INSTRUCTIONS FOR THE TASK | Whenever a line in the data contains "negative", show that line.

DATA TO PROCESS |
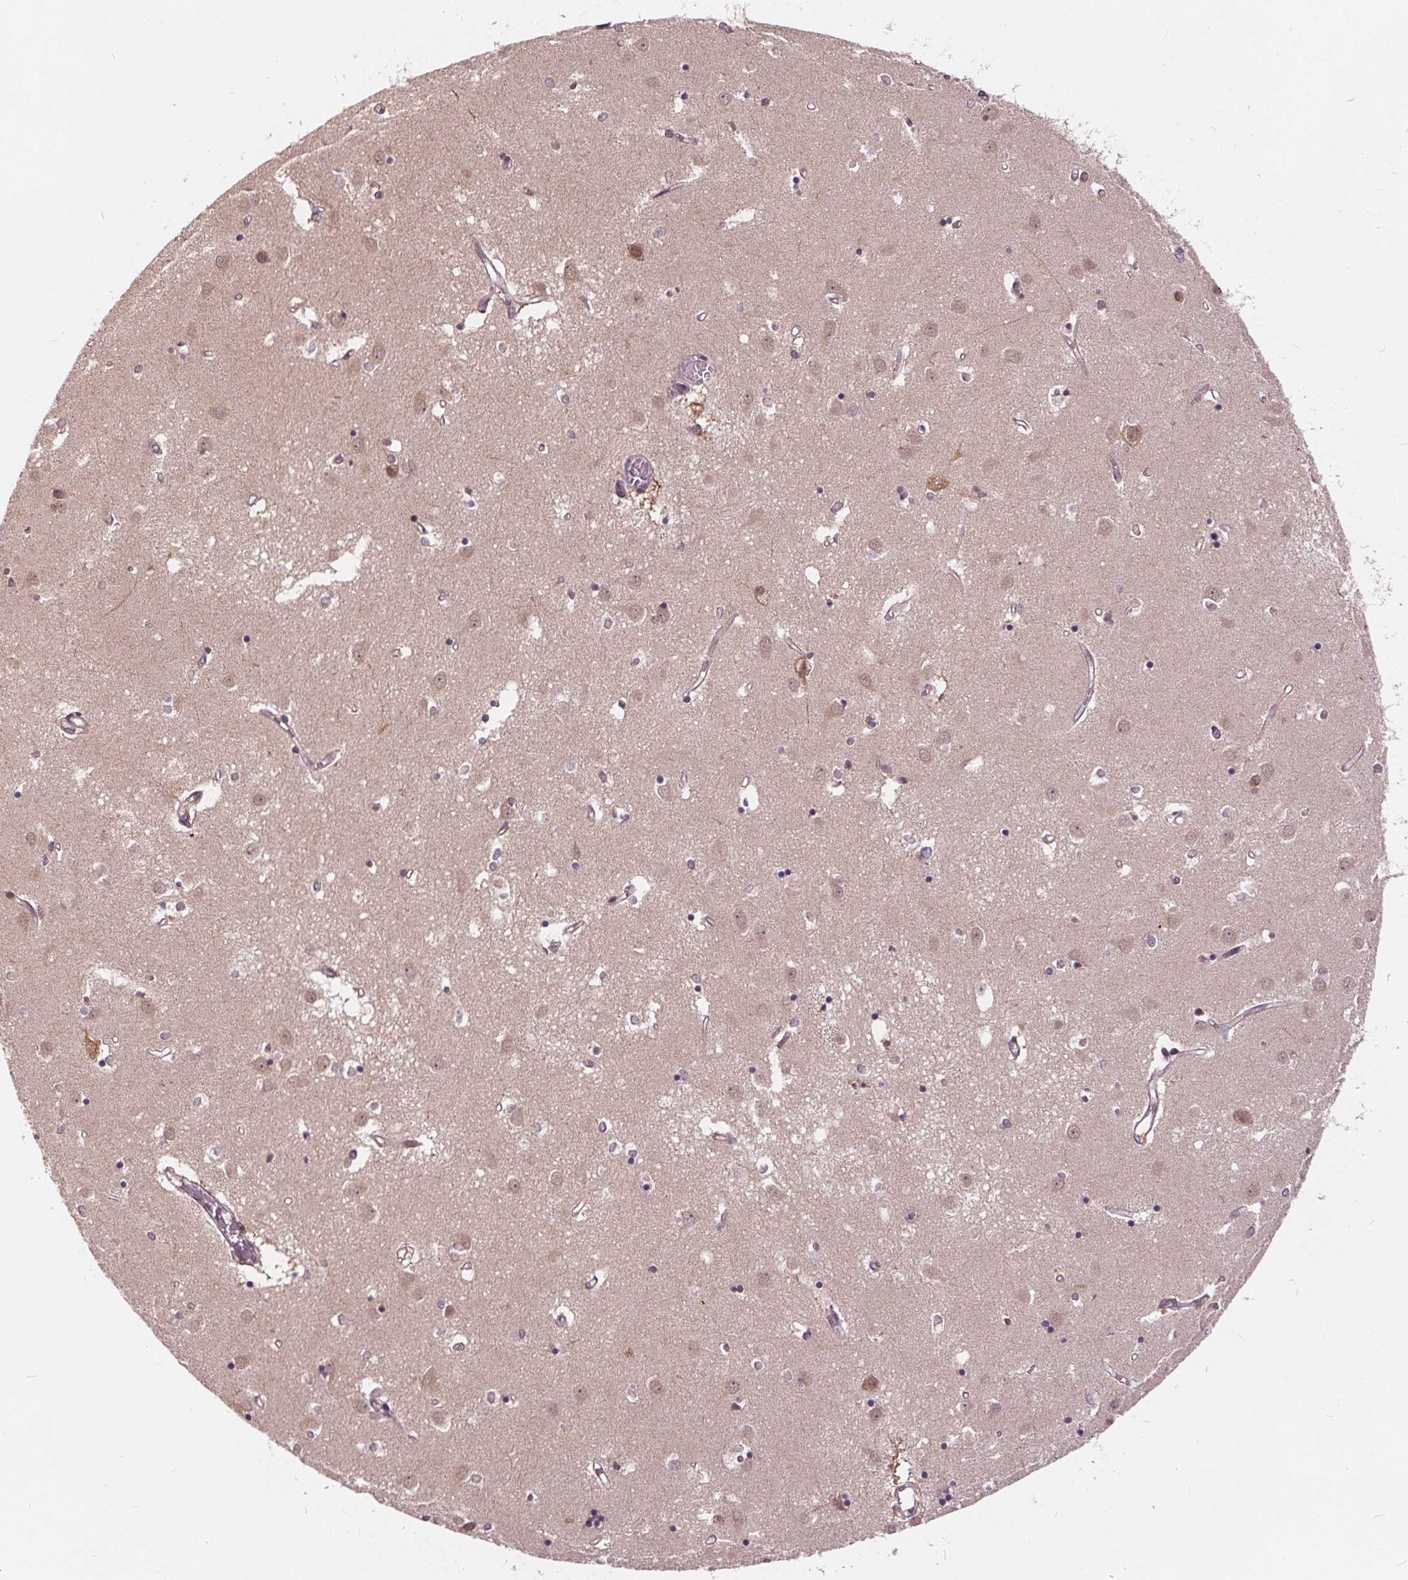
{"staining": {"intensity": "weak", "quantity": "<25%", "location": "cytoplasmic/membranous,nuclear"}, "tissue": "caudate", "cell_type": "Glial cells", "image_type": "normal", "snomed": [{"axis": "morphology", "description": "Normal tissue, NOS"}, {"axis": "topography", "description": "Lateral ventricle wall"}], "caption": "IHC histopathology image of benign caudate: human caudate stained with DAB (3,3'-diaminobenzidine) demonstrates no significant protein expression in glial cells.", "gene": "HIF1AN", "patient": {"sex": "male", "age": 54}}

* * *

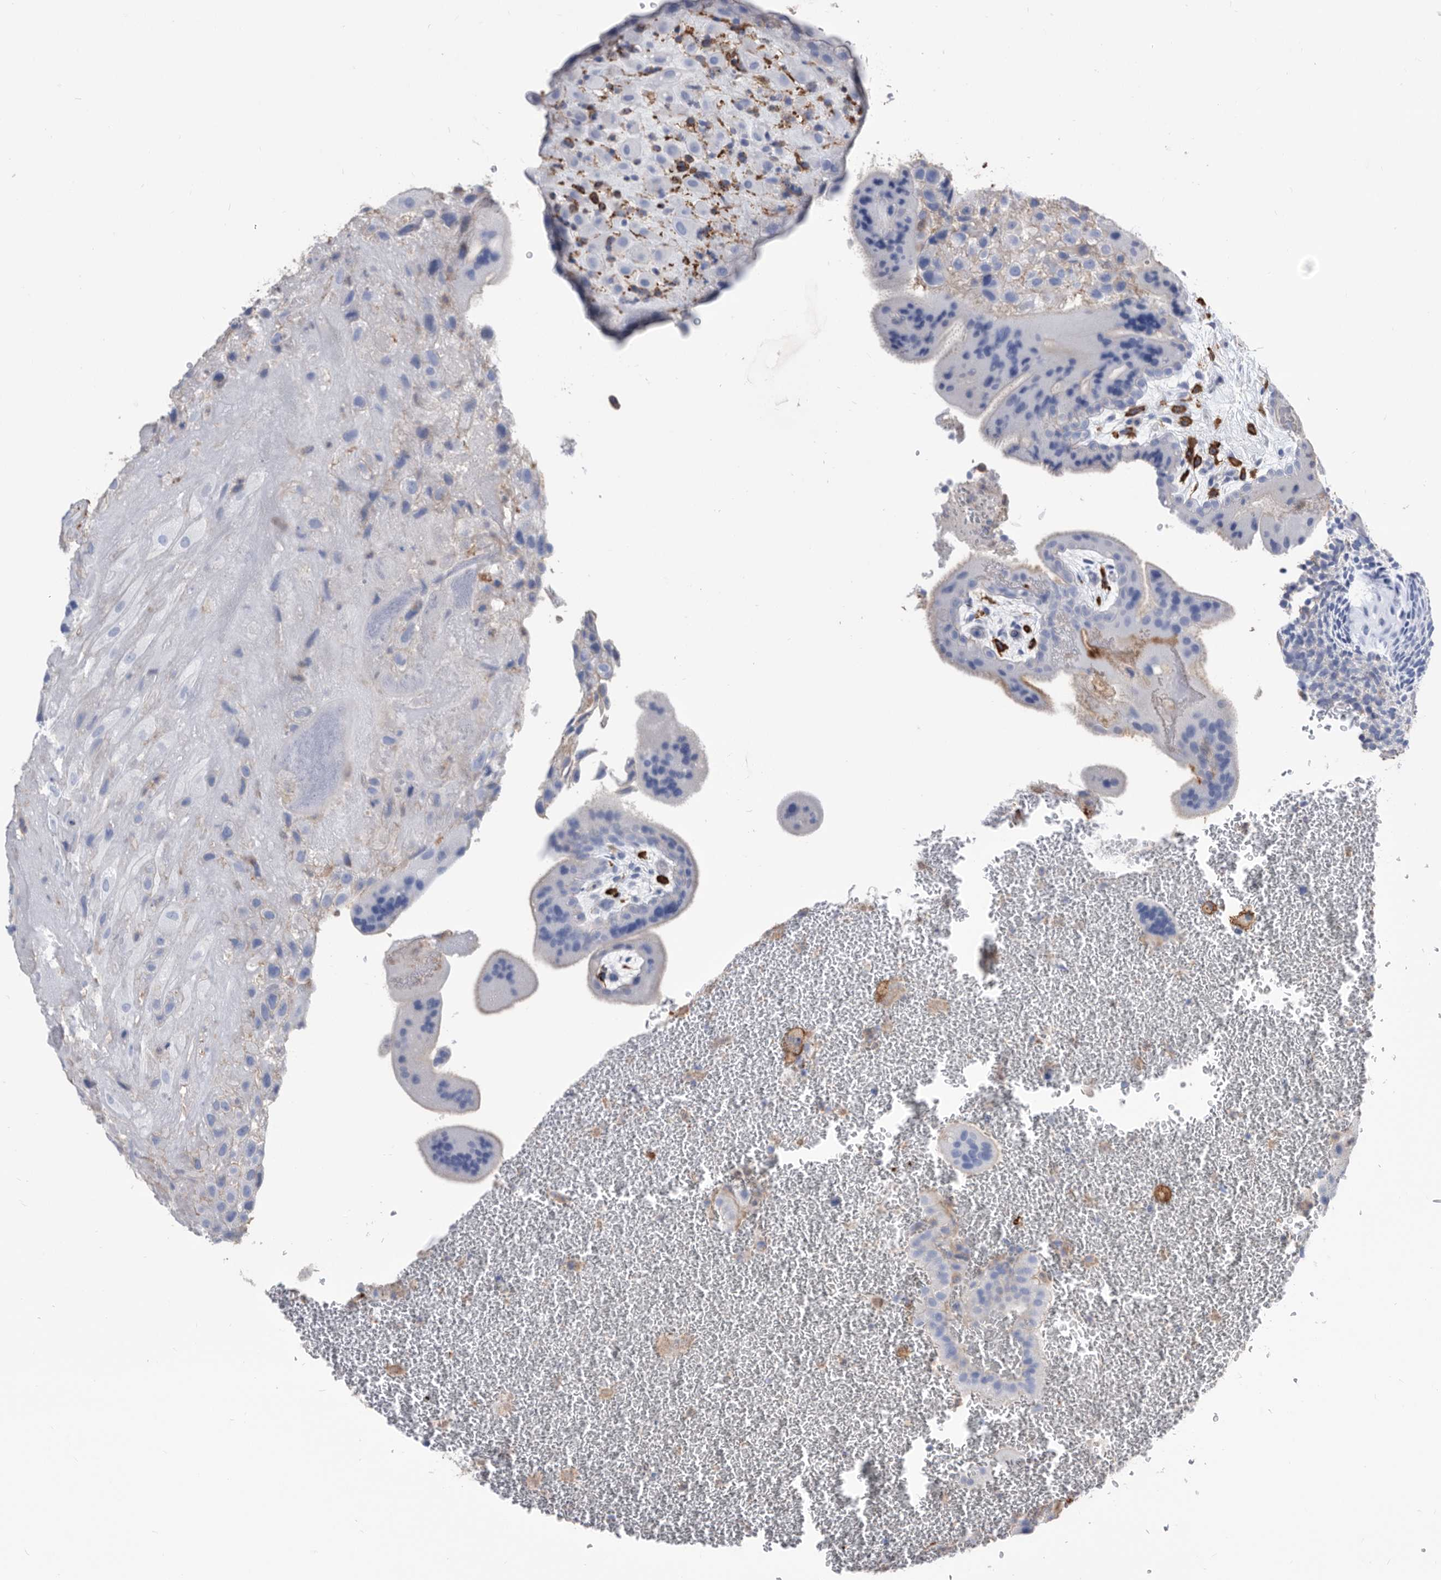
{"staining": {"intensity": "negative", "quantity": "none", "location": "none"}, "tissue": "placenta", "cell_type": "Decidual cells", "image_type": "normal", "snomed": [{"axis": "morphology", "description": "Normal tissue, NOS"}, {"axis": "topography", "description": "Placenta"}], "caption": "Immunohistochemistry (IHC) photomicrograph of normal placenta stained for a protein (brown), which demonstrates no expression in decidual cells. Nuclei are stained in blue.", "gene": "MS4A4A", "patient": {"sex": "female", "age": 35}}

==

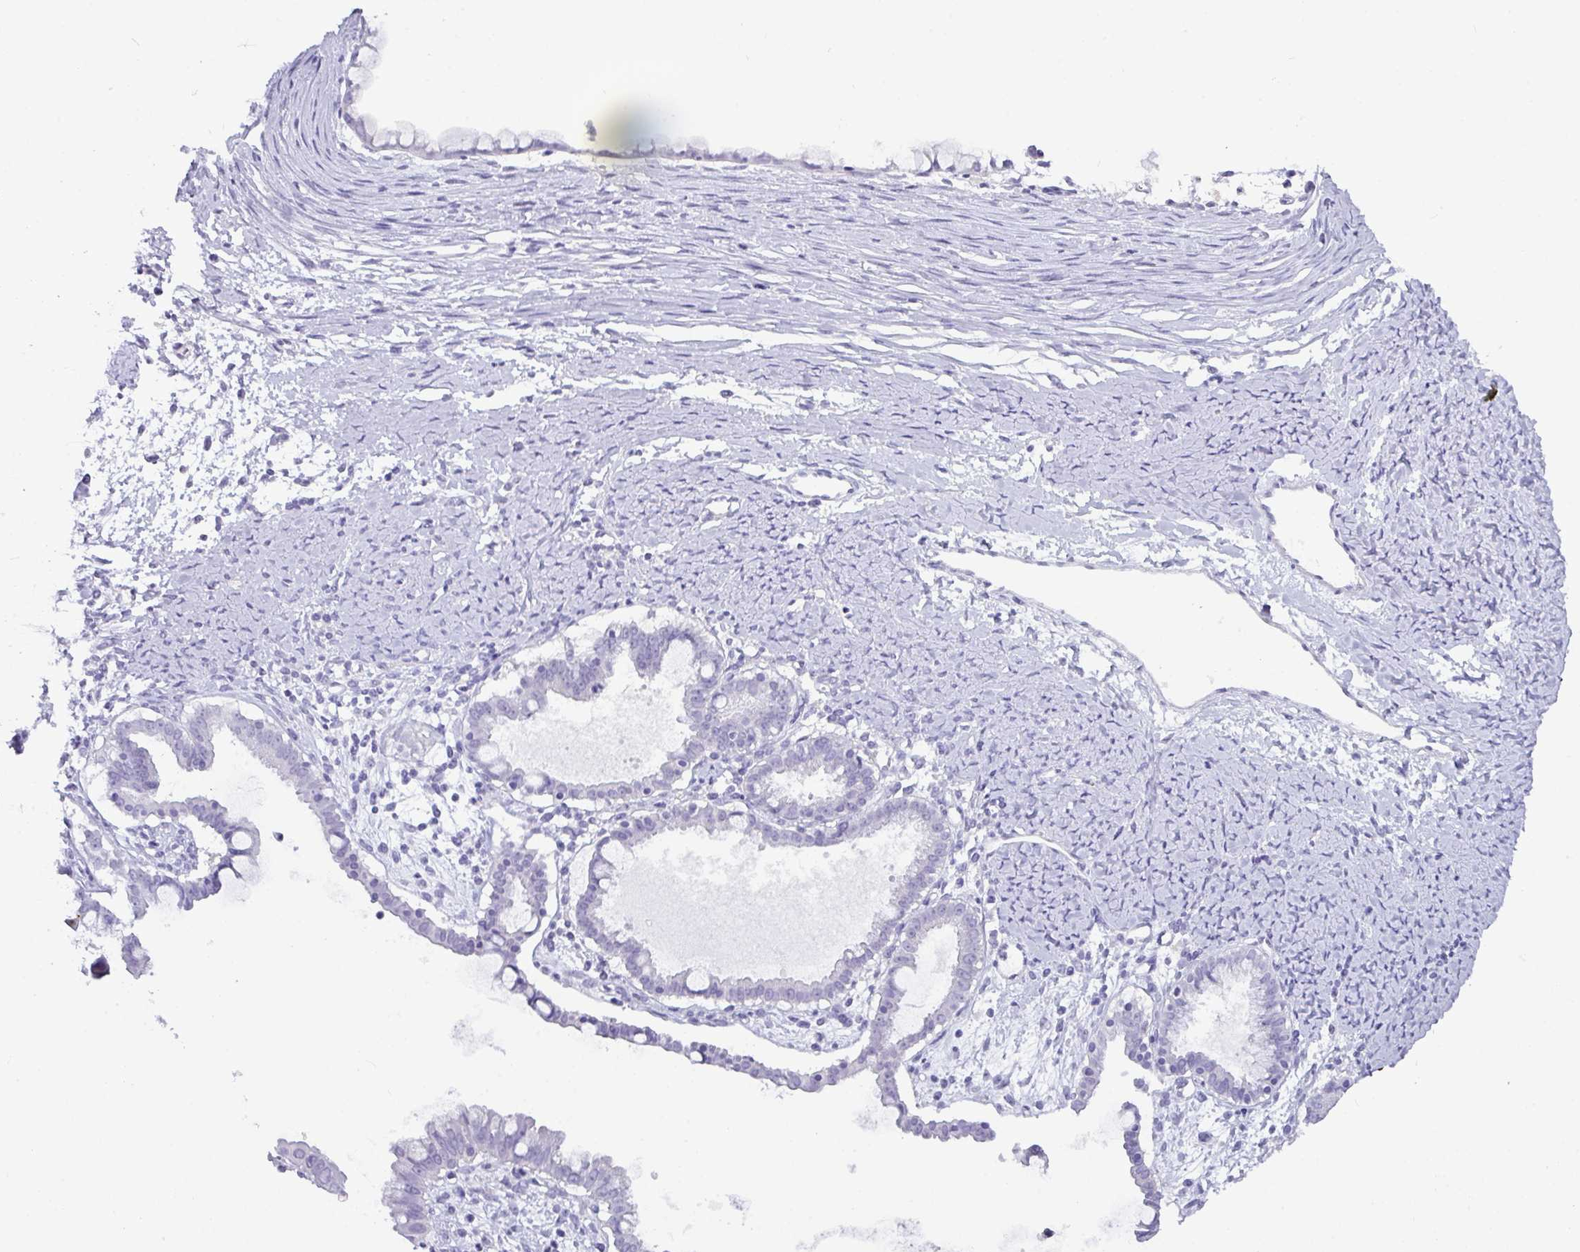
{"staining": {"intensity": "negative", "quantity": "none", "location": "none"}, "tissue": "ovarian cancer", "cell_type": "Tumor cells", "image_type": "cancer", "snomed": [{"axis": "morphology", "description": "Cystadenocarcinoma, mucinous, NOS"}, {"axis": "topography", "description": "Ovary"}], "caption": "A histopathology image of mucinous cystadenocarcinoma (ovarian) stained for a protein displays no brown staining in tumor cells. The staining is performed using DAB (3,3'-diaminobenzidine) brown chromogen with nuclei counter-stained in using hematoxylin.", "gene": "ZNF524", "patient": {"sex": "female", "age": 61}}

TASK RESULT |
{"staining": {"intensity": "negative", "quantity": "none", "location": "none"}, "tissue": "placenta", "cell_type": "Decidual cells", "image_type": "normal", "snomed": [{"axis": "morphology", "description": "Normal tissue, NOS"}, {"axis": "topography", "description": "Placenta"}], "caption": "Immunohistochemistry (IHC) photomicrograph of normal placenta stained for a protein (brown), which demonstrates no expression in decidual cells. Nuclei are stained in blue.", "gene": "MS4A4A", "patient": {"sex": "female", "age": 35}}
{"staining": {"intensity": "negative", "quantity": "none", "location": "none"}, "tissue": "ovarian cancer", "cell_type": "Tumor cells", "image_type": "cancer", "snomed": [{"axis": "morphology", "description": "Cystadenocarcinoma, mucinous, NOS"}, {"axis": "topography", "description": "Ovary"}], "caption": "A histopathology image of mucinous cystadenocarcinoma (ovarian) stained for a protein displays no brown staining in tumor cells. The staining is performed using DAB (3,3'-diaminobenzidine) brown chromogen with nuclei counter-stained in using hematoxylin.", "gene": "ZNF524", "patient": {"sex": "female", "age": 61}}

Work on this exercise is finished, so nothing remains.